GOAL OF THE EXERCISE - Carry on the forum post below about modifying a used KZ Frontier 2405 camper, starting after its last sentence.

TEXT EXCERPT -
* * * * * * * * *

# Kz Frontier 2405



## Dmac (Apr 24, 2012)

After looking for about 6 months I knew that I wanted to purchase a used Outback 25RS, but the problem was I could not find one within 250 miles of Atlanta.
While looking I found a 2006 KZ Frontier 2405 with the same floor plan as the Outback 25RS. We went and looked at it and bought it last month. For the most part
I am very happy with the camper but there are a few things I need to work on. Since there is very little information on the web about the KZ, I am hoping to be able to
bounce ideas off you guys, and show some of the mods I have already done. I don't have any photos yet, but here are a few things that I have already done.
1. Mounted a 23 inch LCD TV on a pivoting arm at the end of the kitchen. This is what I purchased, which has an extra mount that I will put on the outside of the camper.
http://tinyurl.com/8cyhjby
2. The bathroom in the Frontier is tiny, and it is hard for me to sit down without my knees pushing on the door. For some reason the toilet is moved about a foot from the
back wall, and it is elevated about 8 inches. I am looking to move the toilet back, but I have not started that yet. I did come up with a solution for a toilet paper holder.
Since it is so cramped, there is really nowhere to put the holder, so I purchased this - http://tinyurl.com/9kpmvk6 
I will put this in the wall, and it will have to come through the other will on the bottom front bunk. I will just frame it in on that side.
3. My outdoor hatch did not have anything in it, and the inside framing of it was just unfinished tin metal. I painted it a glossy white, that it looks great.
I will probably put my other TV mount in there, and also add outdoor speakers.
I would like to tap into the speakers in the ceiling for the outdoor speaker, since the radio is mounted on the other side of the trailer, over the dinette.

* * * * * * * * *

DATA LISTING -
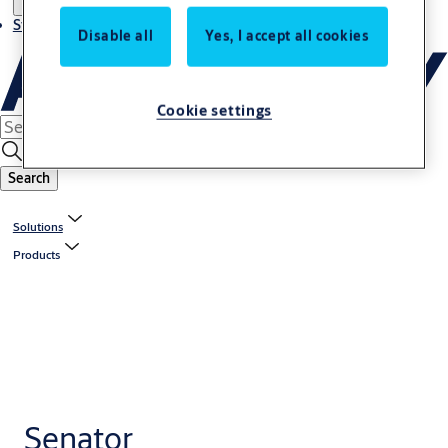
Stories
Disable all
Yes, I accept all cookies
Cookie settings
Search
Solutions
Products
Senator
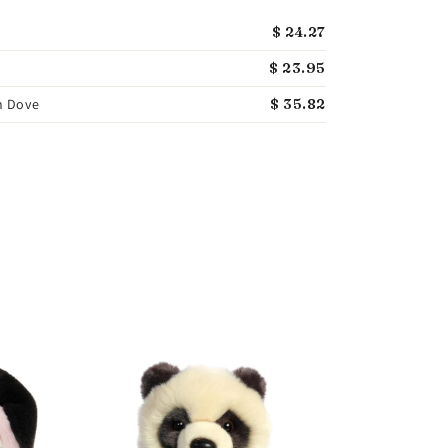
$ 24.27
$ 23.95
h Dove
$ 35.82
GUND
GUND Flynn Orc
Whale Stuffed A
$ 31.75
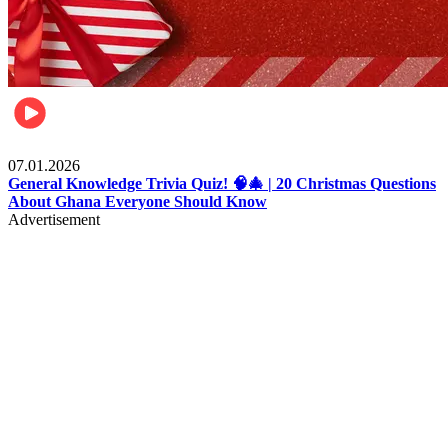
Entertainment
07.01.2026
General Knowledge Trivia Quiz! 🧠🎄 | 20 Christmas Questions
About Ghana Everyone Should Know
Advertisement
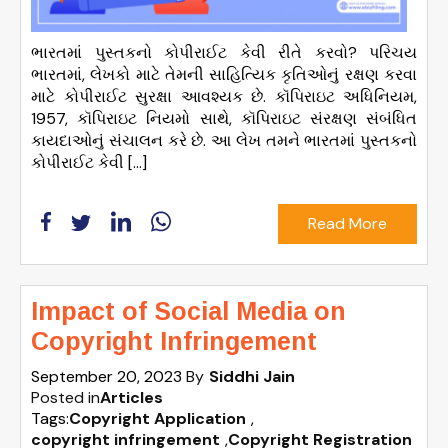
ભારતમાં પુસ્તકનો કોપીરાઈટ કેવી રીતે કરવો? પરિચય
ભારતમાં, લેખકો માટે તેમની સાહિત્યિક કૃતિઓનું રક્ષણ કરવા
માટે કોપીરાઈટ સુરક્ષા આવશ્યક છે. કૉપિરાઇટ અધિનિયમ,
1957, કૉપિરાઇટ નિયમો સાથે, કૉપિરાઇટ સંરક્ષણ સંબંધિત
કાયદાઓનું સંચાલન કરે છે. આ લેખ તમને ભારતમાં પુસ્તકનો
કોપીરાઈટ કેવી […]
Read More
Impact of Social Media on
Copyright Infringement
September 20, 2023
By
Siddhi Jain
Posted in
Articles
Tags:
Copyright Application
,
copyright infringement
,
Copyright Registration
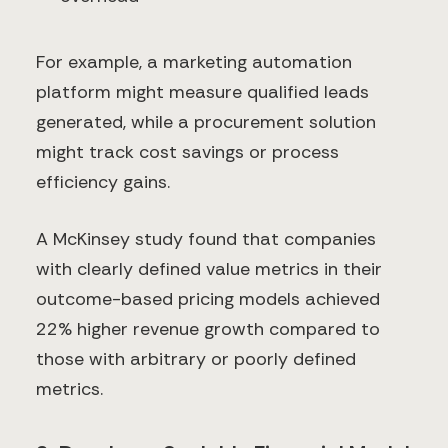
For example, a marketing automation
platform might measure qualified leads
generated, while a procurement solution
might track cost savings or process
efficiency gains.
A McKinsey study found that companies
with clearly defined value metrics in their
outcome-based pricing models achieved
22% higher revenue growth compared to
those with arbitrary or poorly defined
metrics.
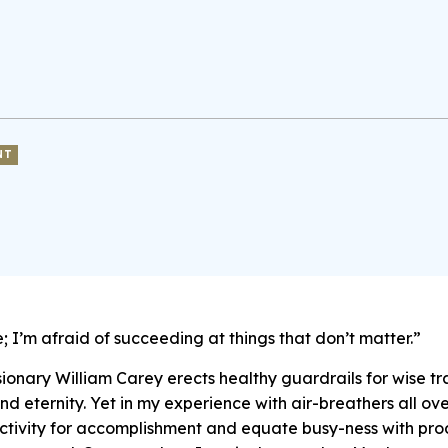
NT
re; I’m afraid of succeeding at things that don’t matter.”
ionary William Carey erects healthy guardrails for wise tr
 eternity. Yet in my experience with air-breathers all ov
ctivity for accomplishment and equate busy-ness with produ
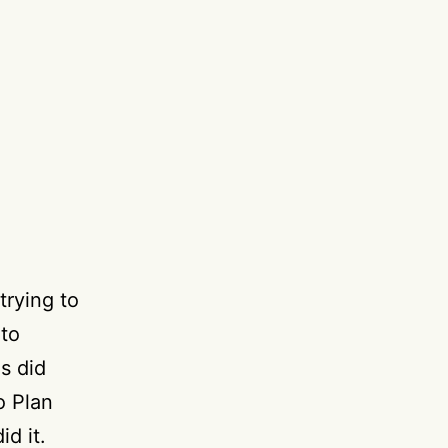
rying to
 to
s did
o Plan
d it.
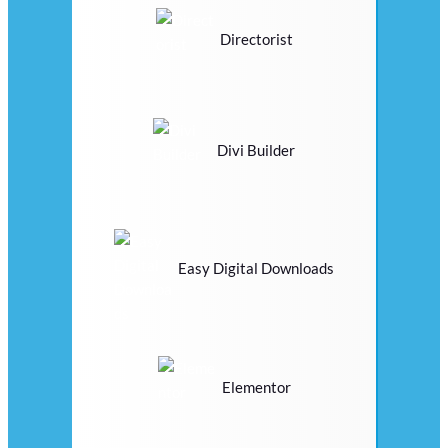
Directorist
Divi Builder
Easy Digital Downloads
Elementor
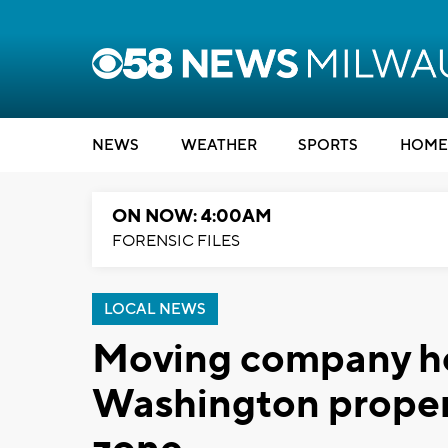
NEWS
WEATHER
SPORTS
HOME
ON NOW: 4:00AM
FORENSIC FILES
LOCAL NEWS
Moving company he
Washington propert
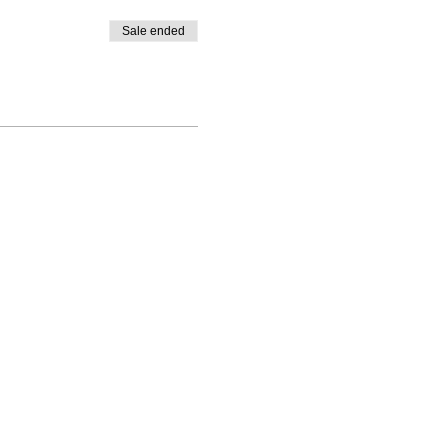
Sale ended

* * * * * * * * *

RESPONSE TO THE EXERCISE -
Anyone know what the ceiling is made of, and what is in the walls? My old camper had foam walls, with wood studs. Not sure how to fish a wire through the ceiling or walls.
Any ideas.
4. I built a bunk ladder for the front bunk.

I will take some photos soon, and upload.

Darren.


----------



## RDS (Jul 20, 2011)

Dmac said:


> After looking for about 6 months I knew that I wanted to purchase a used Outback 25RS, but the problem was I could not find one within 250 miles of Atlanta.
> While looking I found a 2006 KZ Frontier 2405 with the same floor plan as the Outback 25RS. We went and looked at it and bought it last month. For the most part
> I am very happy with the camper but there are a few things I need to work on. Since there is very little information on the web about the KZ, I am hoping to be able to
> bounce ideas off you guys, and show some of the mods I have already done. I don't have any photos yet, but here are a few things that I have already done.
> ...


Not sure how your TT is constructed, but I removed the trim around my A/C and roof vents when I installed extra speakers in my ceiling.

This gave me lots of room to fish wire from spot to spot.

Good luck and have fun!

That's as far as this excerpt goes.